Two very different air tankers are in the news, a very old one and the newest air tanker to join the federal fleet. Above is a photo, posted October 3, 2011 on the “Office of the Governor of Texas” Facebook page, of Neptune’s Tanker 40, a jet-powered BAe-146, making one of its first drops on an actual fire. The aircraft is not new, having entered service in 1986, but it was just recently converted into an air tanker. It least it is newer than the other air tankers currently flying that are 40 to 60 years old. The first P2s were manufactured in 1945 and the military retired their last one in 1984.
The photo below of a TBM dropping on a fire in 1972 is included here because a TBM is also in the news. The nonprofit Museum of Mountain Flying in Missoula has purchased one of the last TBM air tankers still flying and will be displaying it in their hanger at the Missoula International Airport. It is scheduled to arrive at Missoula today, October 10. [UPDATE: the TBM arrived in Missoula at noon on October 10. Photos and more information are at the Missoulian site.]

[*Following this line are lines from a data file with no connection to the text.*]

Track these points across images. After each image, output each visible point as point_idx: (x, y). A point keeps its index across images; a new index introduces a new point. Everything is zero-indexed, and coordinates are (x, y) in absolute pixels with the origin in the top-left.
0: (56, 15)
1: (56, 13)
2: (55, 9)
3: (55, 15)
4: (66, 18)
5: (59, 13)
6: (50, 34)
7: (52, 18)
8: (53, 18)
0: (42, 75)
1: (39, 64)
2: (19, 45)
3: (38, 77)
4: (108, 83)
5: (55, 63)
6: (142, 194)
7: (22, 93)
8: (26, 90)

Here is an excerpt from an October 8 article in the Missoulian about the TBM:
Dick Komberec can’t wait for Monday.
Barring weather or mechanical complications, that’s when a long-ago thoroughbred from the Johnson Flying Service slurry bomber fleet returns home to Missoula.
It’s a retrofitted World War II torpedo bomber – “TBM,” to guys like Komberec who flew them as sprayers and fire bombers for Bob Johnson from 1954 to 1973.

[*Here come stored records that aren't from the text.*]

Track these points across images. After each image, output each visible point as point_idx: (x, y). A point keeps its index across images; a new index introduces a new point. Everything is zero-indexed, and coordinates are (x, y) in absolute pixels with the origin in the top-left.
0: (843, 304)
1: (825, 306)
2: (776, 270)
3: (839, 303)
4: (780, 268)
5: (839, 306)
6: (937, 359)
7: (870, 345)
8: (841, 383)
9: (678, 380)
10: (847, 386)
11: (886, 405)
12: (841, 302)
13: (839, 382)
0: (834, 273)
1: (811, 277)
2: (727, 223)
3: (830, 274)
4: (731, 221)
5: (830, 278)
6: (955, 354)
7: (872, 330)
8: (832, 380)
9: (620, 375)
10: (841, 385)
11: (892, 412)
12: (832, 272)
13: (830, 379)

The airplane is flying, with a seasoned Canadian pilot at the helm, from New Brunswick, where it and dozens of its brethren served as sprayers and fire retardant planes at Forest Protection Limited for most of the past 40 years. But when it touches ground at the Missoula International Airport, it’ll be Missoula’s again.
The nonprofit Museum of Mountain Flying used a generous gift to buy the plane for an undisclosed but rock-bottom price. It’ll take its place inside the hangar among nine other pioneering mountain planes, including the centerpiece DC-3 that dropped smokejumpers to their deaths in the tragic Mann Gulch fire in 1949. That plane flew back to Missoula in October 2001.

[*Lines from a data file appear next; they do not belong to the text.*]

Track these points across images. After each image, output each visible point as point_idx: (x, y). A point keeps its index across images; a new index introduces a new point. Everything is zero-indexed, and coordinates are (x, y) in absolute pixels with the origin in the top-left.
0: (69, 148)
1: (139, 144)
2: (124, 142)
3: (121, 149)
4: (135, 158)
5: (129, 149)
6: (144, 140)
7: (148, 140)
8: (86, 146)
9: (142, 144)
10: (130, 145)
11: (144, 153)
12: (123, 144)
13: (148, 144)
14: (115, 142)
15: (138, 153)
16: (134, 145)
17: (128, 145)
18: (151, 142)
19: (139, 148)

“It’s an historic event for Missoula and the whole state of Montana, really,” said Stan Cohen, the museum board’s president. “It’s not as historic as the Mann Gulch airplane, but it’ll be the only Johnson TBM on display in the U.S.”
Plans are to house “Alpha 13″ in the museum hangar, restore its Johnson Flying Service orange and white colors and, perhaps, take it for a spin now and then or do some demonstration water drops.